Cold-shouldering of US-planned anti-Iran meeting shows European anger: Report
…from Press TV, Tehran
[ Editor’s Note: The Warsaw Conference begins with a crippled start as most of the EU countries are boycotting it, including even many of the usual Russia haters, angry at the US backing out of the JCPOA and screwing up their anticipated and needed boost in trade with Iran.
I am losing count of the US attempts to build an Arab NATO to use as cannon fodder in the next Jihad against boogeyman Iran, when the US, Israel and some of the former colonialist countries are the ones really pushing the threat on the Mideast, and always have.
China is already on the doorstep of the Mideast, with no less than Israel turning over one of its ports to be run by a China contractor, a very controversial issue in Tel Aviv. Russia is negotiating major arms deals in Persian Gulf, where the US is desperate to build its mythical wall of sand around a region where with a few friends to make it their own playpen with Israel as its nuke base.
Big complicated weapons programs and endless foreign basing often seems to be its major goal, versus working to deescalate potential conflicts so we don’t have the need for a continuing expanding military when so many real needs go unfunded… Jim W. Dean ]
– First published … February 13, 2019 –
A report says the fact that European countries will be poorly attending a United States-planned meeting in Warsaw — originally meant to target Iran — is reflective of their “anger” at US policies on the Islamic Republic and Syria.
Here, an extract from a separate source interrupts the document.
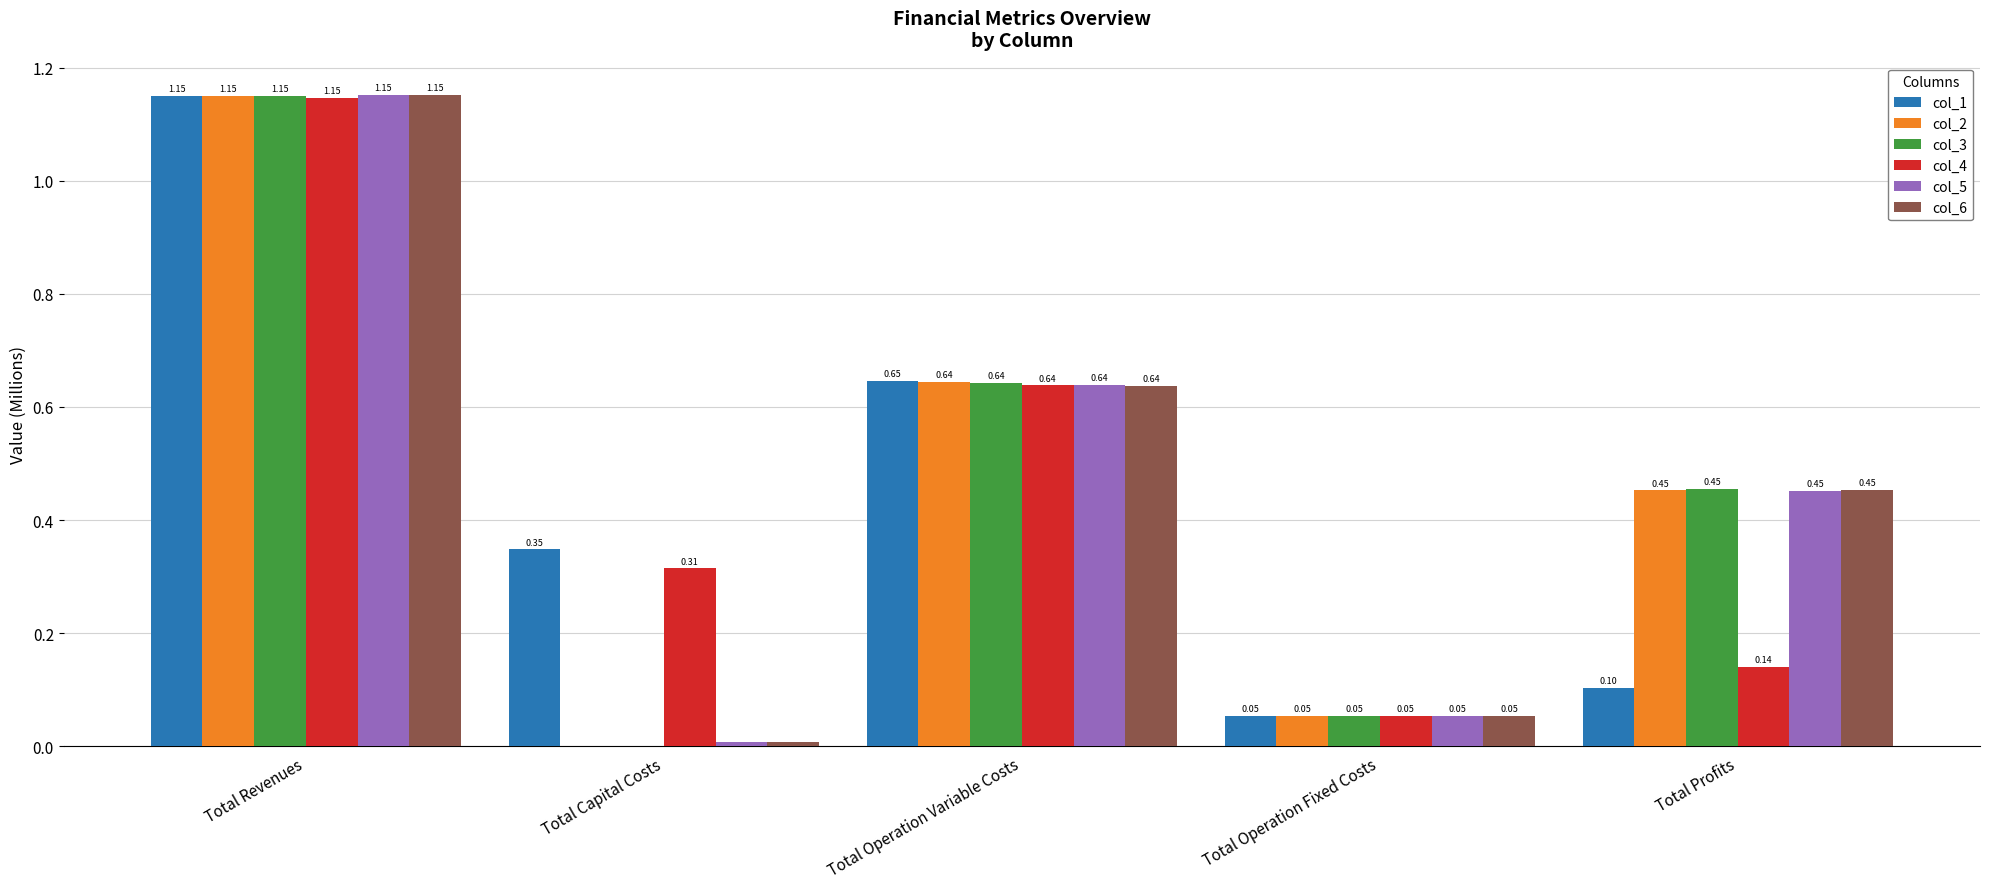

What is the sum of all col_1 values?

2.3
The meeting, which is to convene in the Polish capital on Wednesday and Thursday, was announced by US Secretary of State Mike Pompeo last month. Pompeo at the time described it as a platform for focusing on the “important element of making sure that Iran is not a destabilizing influence.”
British daily The Guardian said in a report on Tuesday that the European Union (EU) had not been consulted in advance.
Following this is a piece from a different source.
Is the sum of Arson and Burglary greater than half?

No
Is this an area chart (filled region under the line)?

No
It said the “limited participation” due by European powers at the meeting — whose agenda the US later attempted to broaden — signifies “their growing anger over unilateral US policymaking on Iran and Syria.”
Europe has been unnerved by US policies, particularly over Iran, since the administration of US President Donald Trump unilaterally withdrew from a multilateral nuclear deal with the Islamic Republic in May 2018. The other parties to that deal were mostly European powers, which had invested considerable political capital in the agreement.
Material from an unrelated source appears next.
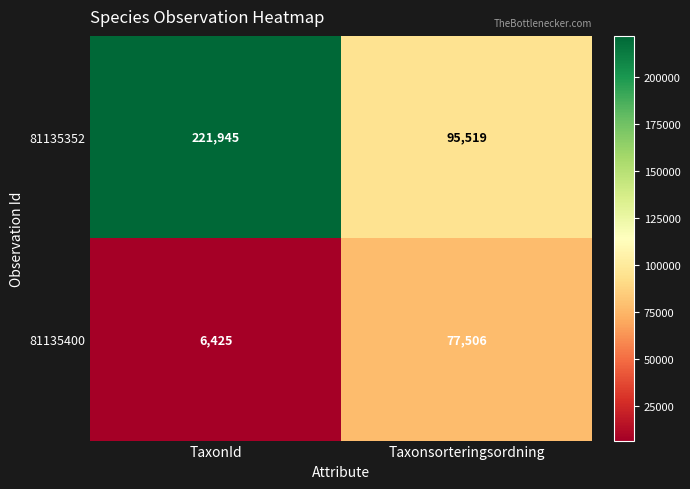

How many data points does each series have?

2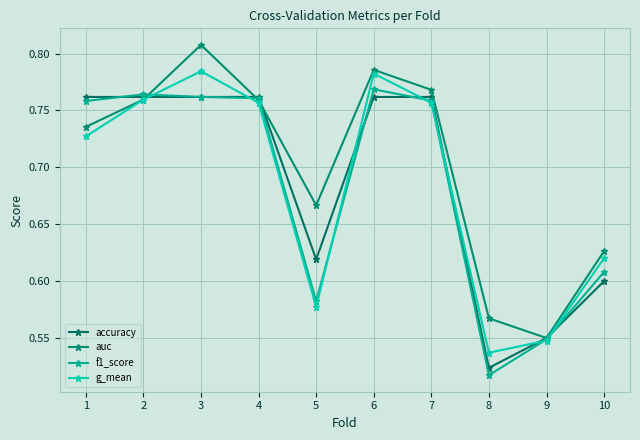

Count the number of categories in the chart.

10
The EU, which brings 28 states together under its banner, made clear soon after the US withdrawal that it would be sticking to the Iran deal because, among other reasons, Tehran was holding up its end of the bargain.
As part of a campaign of pressure on Iran, the Trump administration also re-imposed sanctions on Iran and countries that do business with it, including traditional American allies across the Atlantic. Those unilateral sanctions have also angered the EU, which has set up a mechanism to bypass them and maintain trade with Iran.
The Warsaw meeting, too, was planned as part of US attempts to squeeze Iran. But The Guardian said the event was also “originally conceived by the US as a way to press EU countries to adopt a more aggressive stance towards Iran.”
The US backed down from its idea of targeted focus on Iran at the meeting after “Europe told Washington it was ‘not a very smart idea’ to hold a summit that would highlight Europe’s differences with the US over Iran,” the paper added.
In January, US Deputy Ambassador to the United Nations Jonathan Cohen signaled Washington’s apparent retreat in remarks to the UN Security Council that the meeting was “not a venue to demonize or attack Iran.”
Still, many European countries will not be sending their senior officials to the meeting.
The EU’s foreign policy director Federica Mogherini will be snubbing the event. British Foreign Secretary Jeremy Hunt will be leaving it early, while France will be sending a civil servant, and Germany its junior foreign minister. The UK, France, and Germany are all parties to the Iran deal, and the EU acted as the coordinator for and participated in the negotiations that led to the agreement.
Iran has already dismissed the Warsaw meeting, saying it is “a failure in advance” given the low-level participation due by global actors.
Other non-attendees include Qatar, Turkey, Lebanon, the Palestinian Authority, and Russia. The EU is also reportedly concerned by a US decision to almost gradually withdraw its forces from Syria.